◆ TASK:
Your answer must be the lines from the first record through the line that contains "nose: (52, 86)", copied exactly and without any pictures.

(Stored data entries)
^^^^

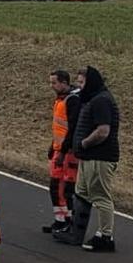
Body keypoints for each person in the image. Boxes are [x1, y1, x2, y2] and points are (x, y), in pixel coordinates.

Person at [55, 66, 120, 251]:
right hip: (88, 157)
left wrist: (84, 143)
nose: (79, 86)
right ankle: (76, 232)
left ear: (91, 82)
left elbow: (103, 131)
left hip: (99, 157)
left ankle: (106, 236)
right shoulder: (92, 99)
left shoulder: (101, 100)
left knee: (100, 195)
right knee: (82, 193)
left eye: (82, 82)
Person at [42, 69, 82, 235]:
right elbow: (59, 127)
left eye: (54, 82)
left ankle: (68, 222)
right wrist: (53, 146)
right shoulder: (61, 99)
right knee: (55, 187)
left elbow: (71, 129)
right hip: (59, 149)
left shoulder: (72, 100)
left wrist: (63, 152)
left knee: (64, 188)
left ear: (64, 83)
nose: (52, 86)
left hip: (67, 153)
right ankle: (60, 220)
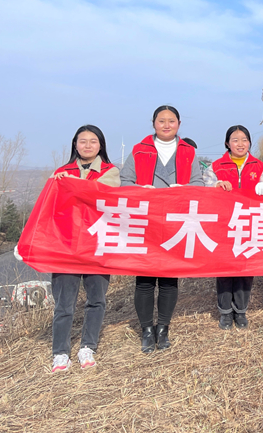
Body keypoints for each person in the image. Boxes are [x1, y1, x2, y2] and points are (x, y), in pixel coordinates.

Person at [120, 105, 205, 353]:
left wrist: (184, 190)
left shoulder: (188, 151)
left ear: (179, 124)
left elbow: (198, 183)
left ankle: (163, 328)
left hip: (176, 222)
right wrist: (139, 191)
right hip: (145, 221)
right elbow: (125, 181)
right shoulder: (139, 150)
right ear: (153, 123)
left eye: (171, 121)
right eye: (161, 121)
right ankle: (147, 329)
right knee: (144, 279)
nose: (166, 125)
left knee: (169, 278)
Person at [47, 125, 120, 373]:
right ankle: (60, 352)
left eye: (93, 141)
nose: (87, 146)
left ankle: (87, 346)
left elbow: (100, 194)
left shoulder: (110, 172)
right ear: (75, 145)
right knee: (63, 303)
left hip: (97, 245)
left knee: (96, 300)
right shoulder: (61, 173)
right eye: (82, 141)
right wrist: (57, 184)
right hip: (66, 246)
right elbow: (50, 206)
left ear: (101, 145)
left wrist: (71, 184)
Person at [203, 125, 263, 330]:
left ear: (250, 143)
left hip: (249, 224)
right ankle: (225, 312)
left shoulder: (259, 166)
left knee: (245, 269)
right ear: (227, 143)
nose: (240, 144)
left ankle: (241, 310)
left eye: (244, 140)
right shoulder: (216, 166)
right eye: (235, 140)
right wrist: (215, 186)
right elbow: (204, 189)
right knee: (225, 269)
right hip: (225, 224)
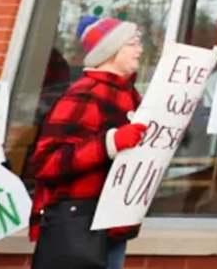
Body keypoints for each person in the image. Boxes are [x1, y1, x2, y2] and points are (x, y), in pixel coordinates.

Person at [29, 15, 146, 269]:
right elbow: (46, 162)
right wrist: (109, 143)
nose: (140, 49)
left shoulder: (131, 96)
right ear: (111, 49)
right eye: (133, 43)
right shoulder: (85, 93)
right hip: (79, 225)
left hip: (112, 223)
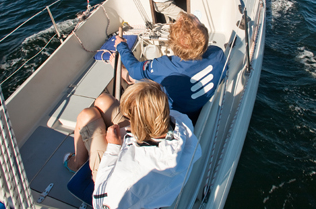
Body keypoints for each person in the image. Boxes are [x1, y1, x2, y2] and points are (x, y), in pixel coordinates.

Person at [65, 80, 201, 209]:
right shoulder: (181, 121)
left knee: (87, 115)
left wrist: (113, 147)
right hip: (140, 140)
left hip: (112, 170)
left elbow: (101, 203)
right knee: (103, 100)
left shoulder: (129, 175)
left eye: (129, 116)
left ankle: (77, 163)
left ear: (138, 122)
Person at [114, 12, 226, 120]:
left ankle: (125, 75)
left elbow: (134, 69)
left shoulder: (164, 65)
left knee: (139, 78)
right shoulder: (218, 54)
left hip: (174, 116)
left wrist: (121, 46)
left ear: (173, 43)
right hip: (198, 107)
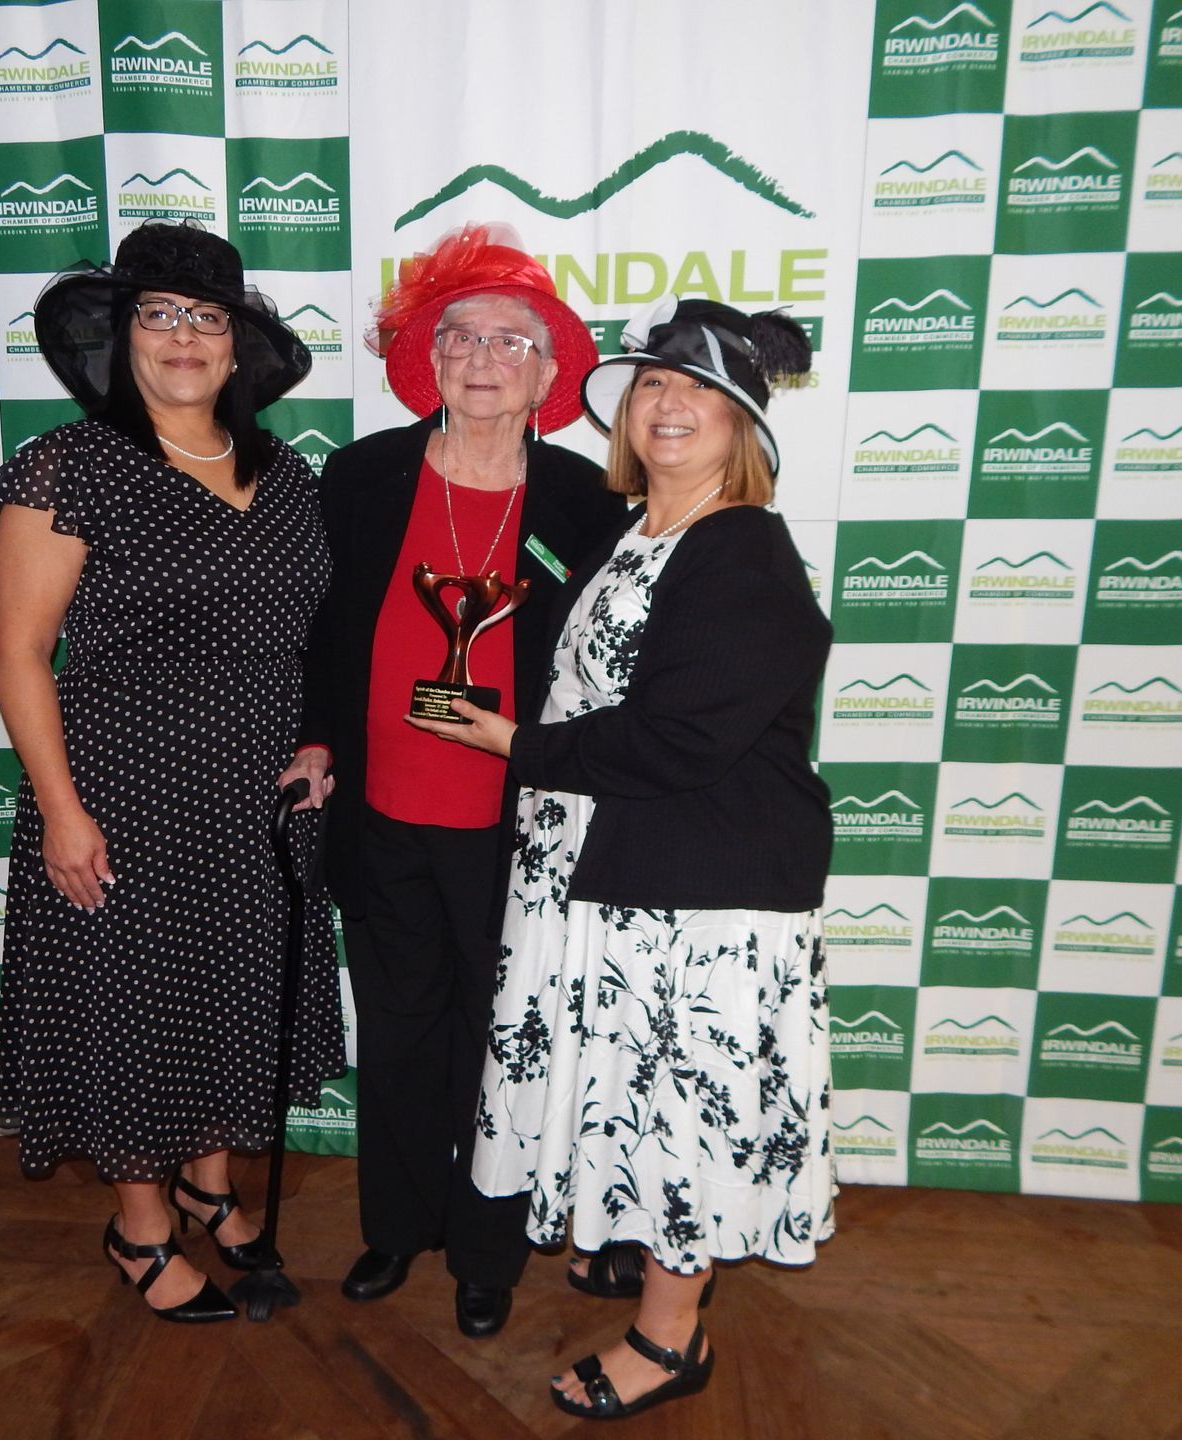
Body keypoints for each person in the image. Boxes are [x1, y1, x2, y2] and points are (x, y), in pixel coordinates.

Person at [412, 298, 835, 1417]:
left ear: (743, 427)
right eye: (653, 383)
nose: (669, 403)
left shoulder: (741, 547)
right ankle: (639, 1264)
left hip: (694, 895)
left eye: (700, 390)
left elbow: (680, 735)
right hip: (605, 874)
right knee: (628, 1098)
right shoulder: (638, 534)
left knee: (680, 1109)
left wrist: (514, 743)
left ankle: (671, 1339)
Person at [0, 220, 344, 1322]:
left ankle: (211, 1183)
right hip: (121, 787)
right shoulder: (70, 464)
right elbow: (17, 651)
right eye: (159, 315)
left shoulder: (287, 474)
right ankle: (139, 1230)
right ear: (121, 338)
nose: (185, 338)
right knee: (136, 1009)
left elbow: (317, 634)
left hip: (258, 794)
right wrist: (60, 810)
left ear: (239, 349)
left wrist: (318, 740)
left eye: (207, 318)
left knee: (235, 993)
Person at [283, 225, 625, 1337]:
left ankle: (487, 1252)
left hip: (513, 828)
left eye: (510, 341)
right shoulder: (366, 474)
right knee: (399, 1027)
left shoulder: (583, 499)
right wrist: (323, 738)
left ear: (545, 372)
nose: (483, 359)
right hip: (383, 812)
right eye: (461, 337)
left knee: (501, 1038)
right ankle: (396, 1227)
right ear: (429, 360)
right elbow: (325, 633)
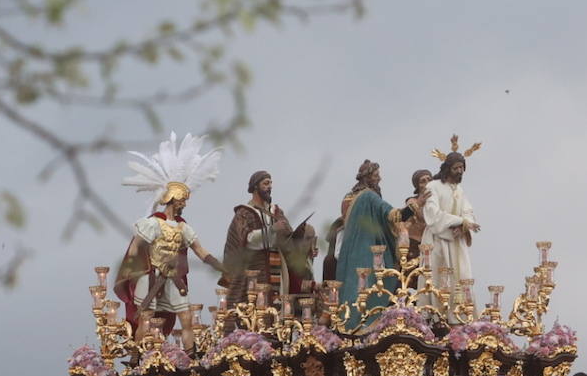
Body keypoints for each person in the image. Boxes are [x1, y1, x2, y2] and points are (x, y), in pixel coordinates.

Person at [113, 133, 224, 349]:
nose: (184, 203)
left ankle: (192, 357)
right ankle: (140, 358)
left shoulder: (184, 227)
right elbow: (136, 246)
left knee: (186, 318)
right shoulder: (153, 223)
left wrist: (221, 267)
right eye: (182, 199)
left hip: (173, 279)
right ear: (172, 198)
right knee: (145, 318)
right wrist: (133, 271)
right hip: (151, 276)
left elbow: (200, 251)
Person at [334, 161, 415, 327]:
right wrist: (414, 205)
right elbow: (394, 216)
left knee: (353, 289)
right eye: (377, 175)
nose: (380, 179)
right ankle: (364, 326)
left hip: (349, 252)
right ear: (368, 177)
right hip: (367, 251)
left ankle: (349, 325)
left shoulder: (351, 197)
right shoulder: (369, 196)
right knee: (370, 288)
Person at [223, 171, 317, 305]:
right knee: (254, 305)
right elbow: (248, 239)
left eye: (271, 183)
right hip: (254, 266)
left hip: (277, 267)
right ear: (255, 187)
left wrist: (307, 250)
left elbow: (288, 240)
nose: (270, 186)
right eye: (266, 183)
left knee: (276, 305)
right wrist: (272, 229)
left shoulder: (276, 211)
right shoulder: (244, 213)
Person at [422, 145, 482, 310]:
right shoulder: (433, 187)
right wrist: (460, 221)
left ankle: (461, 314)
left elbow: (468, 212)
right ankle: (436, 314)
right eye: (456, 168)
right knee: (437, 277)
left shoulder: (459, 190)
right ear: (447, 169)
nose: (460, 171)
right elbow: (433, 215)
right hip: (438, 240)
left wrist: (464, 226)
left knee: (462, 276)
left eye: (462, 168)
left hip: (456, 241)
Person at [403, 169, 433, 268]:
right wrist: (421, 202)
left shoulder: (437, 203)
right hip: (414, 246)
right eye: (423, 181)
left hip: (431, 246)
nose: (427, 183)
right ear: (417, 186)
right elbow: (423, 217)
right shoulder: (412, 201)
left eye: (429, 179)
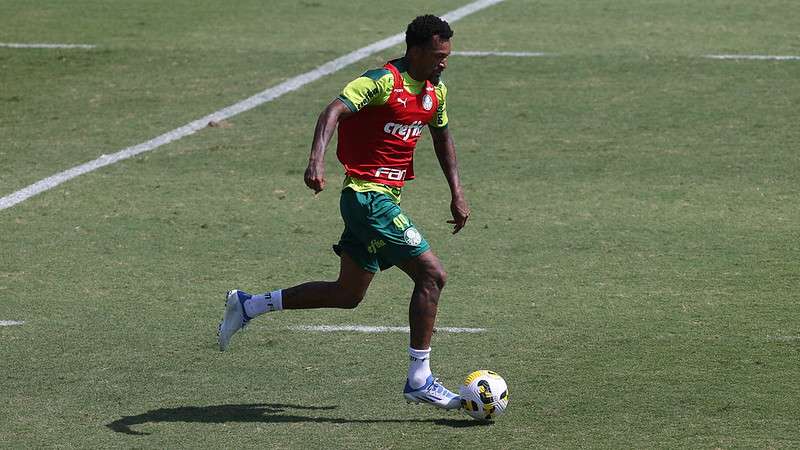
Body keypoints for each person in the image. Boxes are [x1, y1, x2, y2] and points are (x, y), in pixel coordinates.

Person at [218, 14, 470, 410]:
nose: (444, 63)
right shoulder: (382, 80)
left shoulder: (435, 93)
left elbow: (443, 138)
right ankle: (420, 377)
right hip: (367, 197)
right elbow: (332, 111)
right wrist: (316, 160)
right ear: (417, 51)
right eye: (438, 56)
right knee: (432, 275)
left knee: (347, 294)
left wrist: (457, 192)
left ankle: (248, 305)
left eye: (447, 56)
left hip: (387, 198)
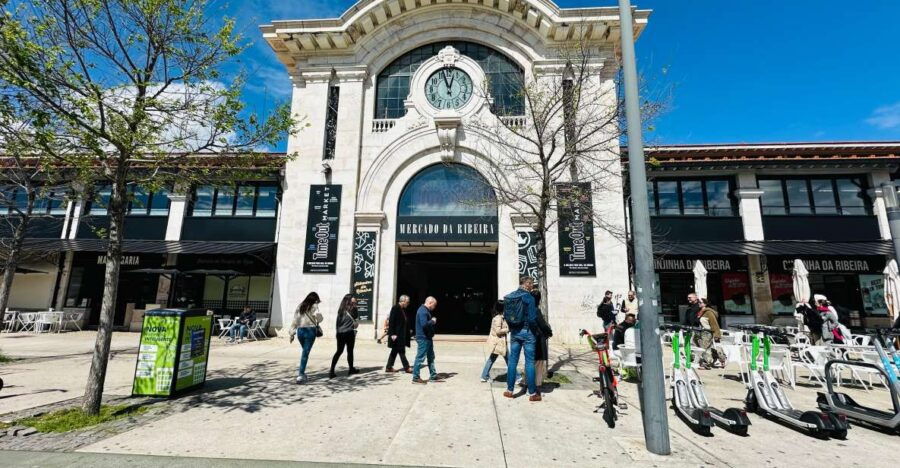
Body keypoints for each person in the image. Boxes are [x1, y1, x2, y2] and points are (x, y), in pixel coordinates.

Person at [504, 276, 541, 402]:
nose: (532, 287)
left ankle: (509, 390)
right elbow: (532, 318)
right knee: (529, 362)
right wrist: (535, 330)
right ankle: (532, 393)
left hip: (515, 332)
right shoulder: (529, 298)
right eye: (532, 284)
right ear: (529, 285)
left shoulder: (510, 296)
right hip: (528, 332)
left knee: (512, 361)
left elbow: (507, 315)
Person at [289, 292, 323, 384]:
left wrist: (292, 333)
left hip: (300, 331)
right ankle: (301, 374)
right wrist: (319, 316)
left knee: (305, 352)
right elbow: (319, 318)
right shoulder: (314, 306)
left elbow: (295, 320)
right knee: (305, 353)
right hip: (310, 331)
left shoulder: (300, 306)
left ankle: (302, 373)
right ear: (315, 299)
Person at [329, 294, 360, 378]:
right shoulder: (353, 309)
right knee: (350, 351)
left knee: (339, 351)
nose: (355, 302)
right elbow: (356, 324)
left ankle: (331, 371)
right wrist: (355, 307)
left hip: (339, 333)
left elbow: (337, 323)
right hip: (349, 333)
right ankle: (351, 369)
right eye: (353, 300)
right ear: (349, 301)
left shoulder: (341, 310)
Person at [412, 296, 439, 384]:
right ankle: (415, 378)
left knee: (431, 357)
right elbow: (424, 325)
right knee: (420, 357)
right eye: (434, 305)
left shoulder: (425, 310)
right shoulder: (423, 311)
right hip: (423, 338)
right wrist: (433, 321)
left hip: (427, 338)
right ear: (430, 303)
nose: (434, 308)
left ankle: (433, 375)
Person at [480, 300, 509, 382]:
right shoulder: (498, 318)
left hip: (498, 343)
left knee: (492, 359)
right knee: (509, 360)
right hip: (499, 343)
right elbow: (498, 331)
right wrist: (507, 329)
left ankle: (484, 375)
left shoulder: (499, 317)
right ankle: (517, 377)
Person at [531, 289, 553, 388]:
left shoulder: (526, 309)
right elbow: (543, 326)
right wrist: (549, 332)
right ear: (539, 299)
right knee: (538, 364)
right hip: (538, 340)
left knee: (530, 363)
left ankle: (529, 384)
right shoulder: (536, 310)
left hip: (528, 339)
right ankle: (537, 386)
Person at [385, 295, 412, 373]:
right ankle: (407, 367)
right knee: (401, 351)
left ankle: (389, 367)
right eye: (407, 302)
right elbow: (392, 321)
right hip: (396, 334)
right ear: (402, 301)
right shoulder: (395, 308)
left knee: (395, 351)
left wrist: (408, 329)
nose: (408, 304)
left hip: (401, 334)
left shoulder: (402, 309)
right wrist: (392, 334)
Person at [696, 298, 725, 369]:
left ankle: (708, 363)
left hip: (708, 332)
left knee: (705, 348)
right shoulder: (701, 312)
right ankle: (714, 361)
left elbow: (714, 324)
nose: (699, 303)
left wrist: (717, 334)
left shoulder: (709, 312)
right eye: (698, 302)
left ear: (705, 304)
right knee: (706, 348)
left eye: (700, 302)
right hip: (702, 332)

^^^^

◆ RESULT OF THE EXERCISE:
Body keypoints for each person in the image. Boxes are [x1, y1, x2, y2] and points are (x, y), in pixel coordinates.

Person at [55, 66, 120, 251]:
right hip: (88, 157)
left wrist: (84, 143)
nose: (79, 86)
right ankle: (76, 232)
left ear: (91, 82)
left elbow: (103, 131)
left hip: (99, 157)
left ankle: (106, 236)
right shoulder: (92, 99)
left shoulder: (101, 100)
left knee: (100, 195)
right knee: (82, 193)
left eye: (82, 82)
Person at [42, 69, 82, 235]:
right elbow: (59, 127)
left eye: (54, 82)
left ankle: (68, 222)
right wrist: (53, 146)
right shoulder: (61, 99)
right knee: (55, 187)
left elbow: (71, 129)
right hip: (59, 149)
left shoulder: (72, 100)
left wrist: (63, 152)
left knee: (64, 188)
left ear: (64, 83)
nose: (52, 86)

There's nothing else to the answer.